About this task: Can you find every line in the material below that contains the string "mean", with case counting, and copy each of those lines out in full?

Recorded data:
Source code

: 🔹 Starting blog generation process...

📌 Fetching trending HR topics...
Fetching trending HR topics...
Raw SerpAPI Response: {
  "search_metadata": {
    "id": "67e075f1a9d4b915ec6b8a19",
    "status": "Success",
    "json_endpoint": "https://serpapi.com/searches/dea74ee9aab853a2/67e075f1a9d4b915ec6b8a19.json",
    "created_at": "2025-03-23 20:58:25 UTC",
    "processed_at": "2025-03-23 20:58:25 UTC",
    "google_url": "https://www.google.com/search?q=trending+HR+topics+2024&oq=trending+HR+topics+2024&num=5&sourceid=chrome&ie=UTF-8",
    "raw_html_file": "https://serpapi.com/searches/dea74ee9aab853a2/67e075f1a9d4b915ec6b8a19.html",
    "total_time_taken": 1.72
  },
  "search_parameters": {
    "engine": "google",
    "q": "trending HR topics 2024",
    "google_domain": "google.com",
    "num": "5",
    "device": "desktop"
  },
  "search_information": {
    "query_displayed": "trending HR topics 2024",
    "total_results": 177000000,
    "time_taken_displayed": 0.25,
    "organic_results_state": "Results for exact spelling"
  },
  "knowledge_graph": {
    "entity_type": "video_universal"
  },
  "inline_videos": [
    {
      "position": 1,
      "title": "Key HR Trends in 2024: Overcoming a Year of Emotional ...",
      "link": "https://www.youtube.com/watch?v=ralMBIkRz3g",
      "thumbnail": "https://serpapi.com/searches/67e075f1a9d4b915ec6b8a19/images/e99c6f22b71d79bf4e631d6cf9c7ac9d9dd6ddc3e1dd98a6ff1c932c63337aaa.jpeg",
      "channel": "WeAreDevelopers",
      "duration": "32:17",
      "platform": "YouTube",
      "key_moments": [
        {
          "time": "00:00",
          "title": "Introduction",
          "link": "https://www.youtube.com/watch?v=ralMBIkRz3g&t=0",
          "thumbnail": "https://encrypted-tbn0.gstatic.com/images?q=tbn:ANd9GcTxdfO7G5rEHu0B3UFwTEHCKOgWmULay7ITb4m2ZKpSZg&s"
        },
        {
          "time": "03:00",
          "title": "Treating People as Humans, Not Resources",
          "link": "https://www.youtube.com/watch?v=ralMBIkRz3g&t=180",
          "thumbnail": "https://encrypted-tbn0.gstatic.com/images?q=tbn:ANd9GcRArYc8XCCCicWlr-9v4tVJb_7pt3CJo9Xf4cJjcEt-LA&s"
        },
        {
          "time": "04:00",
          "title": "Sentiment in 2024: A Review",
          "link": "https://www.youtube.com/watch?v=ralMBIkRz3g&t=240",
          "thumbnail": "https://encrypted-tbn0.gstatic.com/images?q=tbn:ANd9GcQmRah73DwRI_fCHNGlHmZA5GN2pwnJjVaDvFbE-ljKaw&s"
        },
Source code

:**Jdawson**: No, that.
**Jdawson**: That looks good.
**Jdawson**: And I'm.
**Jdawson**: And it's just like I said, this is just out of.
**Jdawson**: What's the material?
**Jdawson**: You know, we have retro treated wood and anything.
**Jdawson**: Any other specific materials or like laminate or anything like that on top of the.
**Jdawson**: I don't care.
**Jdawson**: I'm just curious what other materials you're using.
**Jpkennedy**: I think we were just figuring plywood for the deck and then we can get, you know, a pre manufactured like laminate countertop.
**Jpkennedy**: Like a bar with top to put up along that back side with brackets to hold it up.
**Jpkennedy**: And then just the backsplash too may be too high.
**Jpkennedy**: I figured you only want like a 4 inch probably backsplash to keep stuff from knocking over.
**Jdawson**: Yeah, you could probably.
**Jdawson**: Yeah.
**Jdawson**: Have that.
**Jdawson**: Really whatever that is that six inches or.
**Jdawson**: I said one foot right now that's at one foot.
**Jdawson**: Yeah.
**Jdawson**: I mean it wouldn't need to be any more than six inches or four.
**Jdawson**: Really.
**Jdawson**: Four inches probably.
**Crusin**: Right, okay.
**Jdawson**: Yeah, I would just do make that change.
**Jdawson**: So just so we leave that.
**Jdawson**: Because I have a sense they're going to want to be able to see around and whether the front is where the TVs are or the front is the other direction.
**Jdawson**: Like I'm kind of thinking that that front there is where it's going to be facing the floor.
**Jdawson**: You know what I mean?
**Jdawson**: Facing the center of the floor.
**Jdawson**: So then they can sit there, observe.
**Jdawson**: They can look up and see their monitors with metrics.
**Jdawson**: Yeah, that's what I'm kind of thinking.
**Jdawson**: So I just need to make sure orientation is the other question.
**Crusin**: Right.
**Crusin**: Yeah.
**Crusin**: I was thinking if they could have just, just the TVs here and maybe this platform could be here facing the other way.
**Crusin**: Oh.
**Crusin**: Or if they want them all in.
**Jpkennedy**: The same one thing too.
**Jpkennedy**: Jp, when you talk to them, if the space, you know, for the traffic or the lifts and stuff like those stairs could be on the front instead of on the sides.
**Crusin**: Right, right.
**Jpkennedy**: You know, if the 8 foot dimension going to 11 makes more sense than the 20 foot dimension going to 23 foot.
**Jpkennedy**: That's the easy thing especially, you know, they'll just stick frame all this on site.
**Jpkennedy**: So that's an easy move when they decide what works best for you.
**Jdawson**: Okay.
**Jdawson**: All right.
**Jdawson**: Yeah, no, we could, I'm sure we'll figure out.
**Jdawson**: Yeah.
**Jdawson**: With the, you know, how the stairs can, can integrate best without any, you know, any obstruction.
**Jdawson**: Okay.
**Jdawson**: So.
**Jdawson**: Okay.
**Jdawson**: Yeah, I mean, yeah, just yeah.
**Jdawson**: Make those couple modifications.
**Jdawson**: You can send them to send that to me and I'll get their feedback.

Expected output:
**Jdawson**: I mean it wouldn't need to be any more than six inches or four.
**Jdawson**: You know what I mean?
**Jdawson**: Yeah, I mean, yeah, just yeah.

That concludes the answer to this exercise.